Copy out the text of every item with "EVERNESS" switched to "EVERMORE" and nothing else altered. Omit the pictures.

[Saved data entries]
───
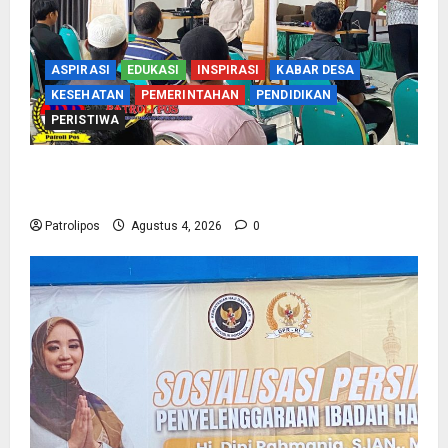
ASPIRASI
EDUKASI
INSPIRASI
KABAR DESA
KESEHATAN
PEMERINTAHAN
PENDIDIKAN
PERISTIWA
Kementerian Haji Kab Probolinggo Gelar Foto
Biometrik Pelimpahan Porsi Bagi 92 Jemaah
Patrolipos
Agustus 4, 2026
0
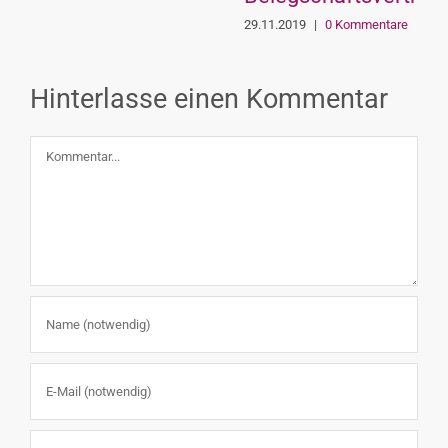
29.11.2019
|
0 Kommentare
Hinterlasse einen Kommentar
Kommentar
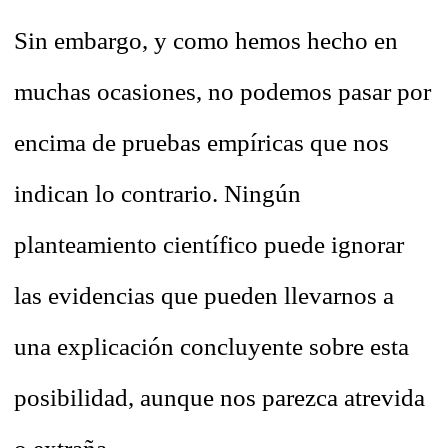
Sin embargo, y como hemos hecho en
muchas ocasiones, no podemos pasar por
encima de pruebas empíricas que nos
indican lo contrario. Ningún
planteamiento científico puede ignorar
las evidencias que pueden llevarnos a
una explicación concluyente sobre esta
posibilidad, aunque nos parezca atrevida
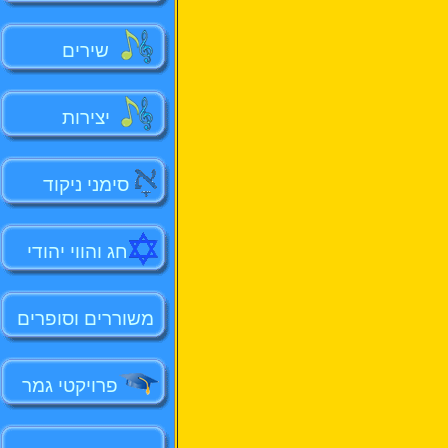
שירים
יצירות
סימני ניקוד
חג והווי יהודי
משוררים וסופרים
פרויקטי גמר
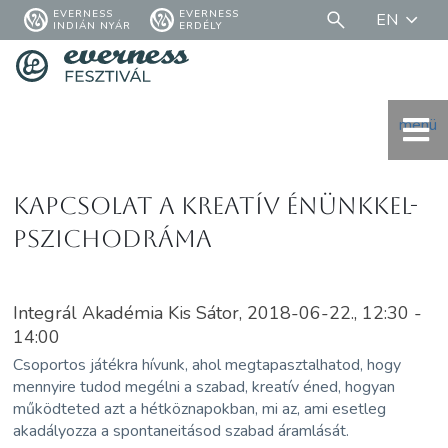
EVERNESS
EVERNESS
EN
INDIÁN NYÁR
ERDÉLY
menü
Kapcsolat a kreatív énünkkel-
pszichodráma
Integrál Akadémia Kis Sátor, 2018-06-22., 12:30 -
14:00
Csoportos játékra hívunk, ahol megtapasztalhatod, hogy
mennyire tudod megélni a szabad, kreatív éned, hogyan
működteted azt a hétköznapokban, mi az, ami esetleg
akadályozza a spontaneitásod szabad áramlását.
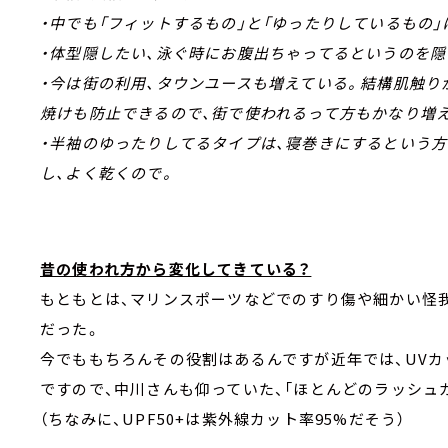
・中でも「フィットするもの」と「ゆったりしているもの」
・体型隠したい、泳ぐ時にお腹出ちゃってるというのを隠
・今は街の利用、タウンユースも増えている。結構肌触り
焼けも防止できるので、街で使われるって方もかなり増
・半袖のゆったりしてるタイプは、寝巻きにするという方
し、よく乾くので。
昔の使われ方から変化してきている？
もともとは、マリンスポーツなどでのすり傷や細かい怪
だった。
今でももちろんその役割はあるんですが近年では、UVカ
ですので、中川さんも仰っていた、「ほとんどのラッシュ
（ちなみに、UPF50+は紫外線カット率95%だそう）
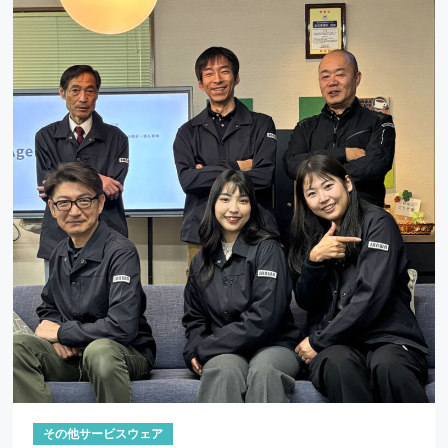
その他サービスウェア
───
OUTPUT BELOW =>
ASPIRASI
EDUKASI
INSPIRASI
KABAR DESA
KESEHATAN
PEMERINTAHAN
PENDIDIKAN
PERISTIWA
Kementerian Haji Kab Probolinggo Gelar Foto
Biometrik Pelimpahan Porsi Bagi 92 Jemaah
Patrolipos
Agustus 4, 2026
0
29.11.2019
|
0 Kommentare
Hinterlasse einen Kommentar
Kommentar
Sin embargo, y como hemos hecho en
muchas ocasiones, no podemos pasar por
encima de pruebas empíricas que nos
indican lo contrario. Ningún
planteamiento científico puede ignorar
las evidencias que pueden llevarnos a
una explicación concluyente sobre esta
posibilidad, aunque nos parezca atrevida
שירים
יצירות
סימני ניקוד
חג והווי יהודי
משוררים וסופרים
פרויקטי גמר
EVERMORE
EVERMORE
EN
INDIÁN NYÁR
ERDÉLY
menü
Kapcsolat a kreatív énünkkel-
pszichodráma
Integrál Akadémia Kis Sátor, 2018-06-22., 12:30 -
14:00
Csoportos játékra hívunk, ahol megtapasztalhatod, hogy
mennyire tudod megélni a szabad, kreatív éned, hogyan
működteted azt a hétköznapokban, mi az, ami esetleg
akadályozza a spontaneitásod szabad áramlását.
・中でも「フィットするもの」と「ゆったりしているもの」
・体型隠したい、泳ぐ時にお腹出ちゃってるというのを隠
・今は街の利用、タウンユースも増えている。結構肌触り
焼けも防止できるので、街で使われるって方もかなり増
・半袖のゆったりしてるタイプは、寝巻きにするという方
し、よく乾くので。
昔の使われ方から変化してきている？
もともとは、マリンスポーツなどでのすり傷や細かい怪
だった。
今でももちろんその役割はあるんですが近年では、UVカ
ですので、中川さんも仰っていた、「ほとんどのラッシュ
（ちなみに、UPF50+は紫外線カット率95%だそう）
その他サービスウェア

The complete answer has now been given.